_QUOTED PASSAGE_.
Aim/Background: Mental-health problems among coronavirus disease 2019 (COVID-19) inpatients is an underinvestigated issue. The study reported herein was conducted to assess obsessive-compulsive, borderline, schizoid and narcissistic personality disorder beliefs and the influence of these dysfunctional beliefs on the anxiety and depression levels of COVID-19 inpatients.
Methods: A total of 75 COVID-19 inpatients were recruited for the study. Their anxiety and depression levels were evaluated using Hospital Anxiety and Depression Scale, and the aforementioned personality disorder beliefs were evaluated using Personality Belief Questionnaire-Short Form.
Results: According to the cut-off values, 9.3% (n = 7) of the inpatients were considered having anxiety and 34.7% (n = 26) were considered having depression. The mean scores for obsessive-compulsive, schizoid, borderline and narcissistic personality disorder beliefs were 15.1 ± 6.2, 12.9 ± 6.0, 10.0 ± 5.5 and 9.4 ± 5.6, respectively. The anxiety levels of the female inpatients were significantly higher than those of the male inpatients (z = 2.152; p = 0.031). The inpatients borderline personality disorder belief scores were significantly correlated with their anxiety levels (r = 0.390; p = 0.001).
Conclusion: The study participants obsessive-compulsive personality disorder beliefs were higher than their other aforementioned personality disorder beliefs. Female gender and borderline personality disorder beliefs were found to be related with anxiety level. The influence of these factors should be considered in the evaluation of COVID-19 inpatients in daily clinical practice.
Key words: covid-19, obsessive compulsive personality, borderline personality, narcissistic personality, schizoid personality, anxiety, depression, personality disorder belief.

_EXERCISE DESCRIPTION_. According to the abstract, which instrument was used to evaluate the inpatients' personality disorder beliefs? The items that follow are separate material, unrelated to the abstract.

_RECORDS PROVIDED_.
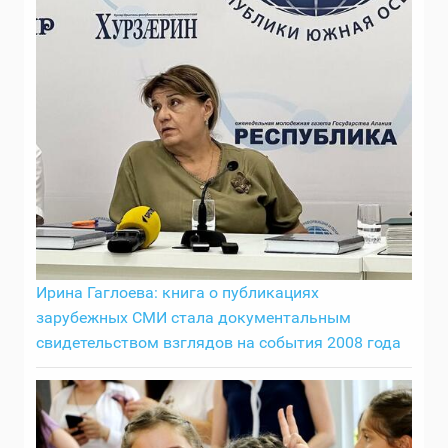
Ирина Гаглоева: книга о публикациях
зарубежных СМИ стала документальным
свидетельством взглядов на события 2008 года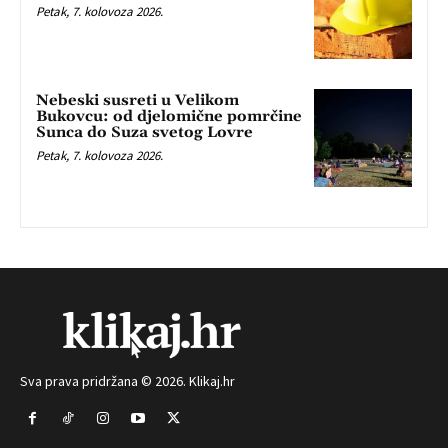
Petak, 7. kolovoza 2026.
Nebeski susreti u Velikom
Bukovcu: od djelomične pomrčine
Sunca do Suza svetog Lovre
Petak, 7. kolovoza 2026.
Sva prava pridržana © 2026. Klikaj.hr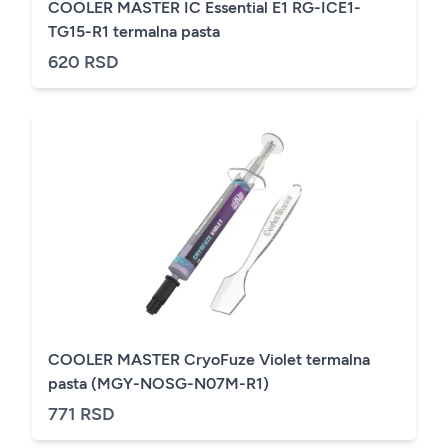
COOLER MASTER IC Essential E1 RG-ICE1-
TG15-R1 termalna pasta
620 RSD
COOLER MASTER CryoFuze Violet termalna
pasta (MGY-NOSG-N07M-R1)
771 RSD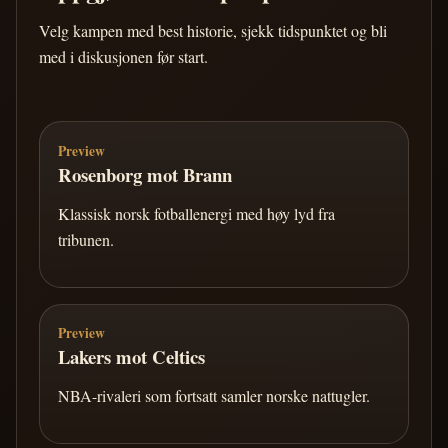
Velg kampen med best historie, sjekk tidspunktet og bli
med i diskusjonen før start.
Preview
Rosenborg mot Brann
Klassisk norsk fotballenergi med høy lyd fra
tribunen.
Preview
Lakers mot Celtics
NBA-rivaleri som fortsatt samler norske nattugler.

_ANSWER TO THIS TASK_. The Personality Belief Questionnaire-Short Form.